[Saved data entries]

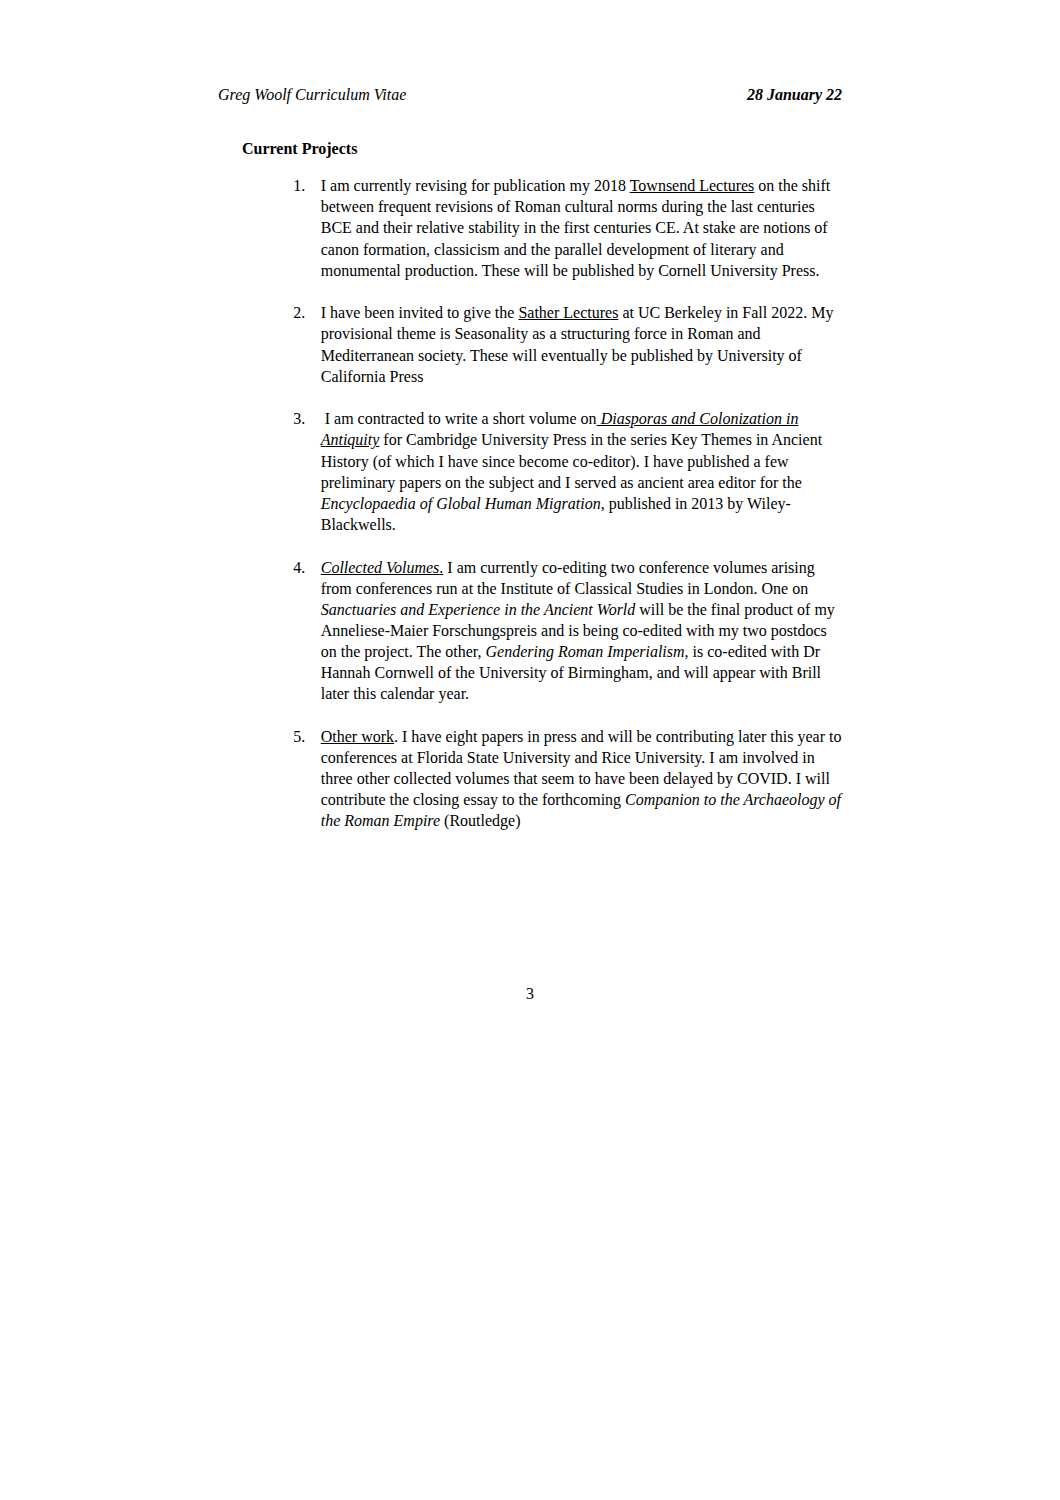Greg Woolf Curriculum Vitae
28 January 22
Current Projects
I am currently revising for publication my 2018 Townsend Lectures on the shift between frequent revisions of Roman cultural norms during the last centuries BCE and their relative stability in the first centuries CE. At stake are notions of canon formation, classicism and the parallel development of literary and monumental production. These will be published by Cornell University Press.
I have been invited to give the Sather Lectures at UC Berkeley in Fall 2022. My provisional theme is Seasonality as a structuring force in Roman and Mediterranean society. These will eventually be published by University of California Press
I am contracted to write a short volume on Diasporas and Colonization in Antiquity for Cambridge University Press in the series Key Themes in Ancient History (of which I have since become co-editor). I have published a few preliminary papers on the subject and I served as ancient area editor for the Encyclopaedia of Global Human Migration, published in 2013 by Wiley-Blackwells.
Collected Volumes. I am currently co-editing two conference volumes arising from conferences run at the Institute of Classical Studies in London. One on Sanctuaries and Experience in the Ancient World will be the final product of my Anneliese-Maier Forschungspreis and is being co-edited with my two postdocs on the project. The other, Gendering Roman Imperialism, is co-edited with Dr Hannah Cornwell of the University of Birmingham, and will appear with Brill later this calendar year.
Other work. I have eight papers in press and will be contributing later this year to conferences at Florida State University and Rice University. I am involved in three other collected volumes that seem to have been delayed by COVID. I will contribute the closing essay to the forthcoming Companion to the Archaeology of the Roman Empire (Routledge)
3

TO DO:
Only the number is wanted: how many lines in the entries above contain the string "These"?

EXERCISE RESULT:
2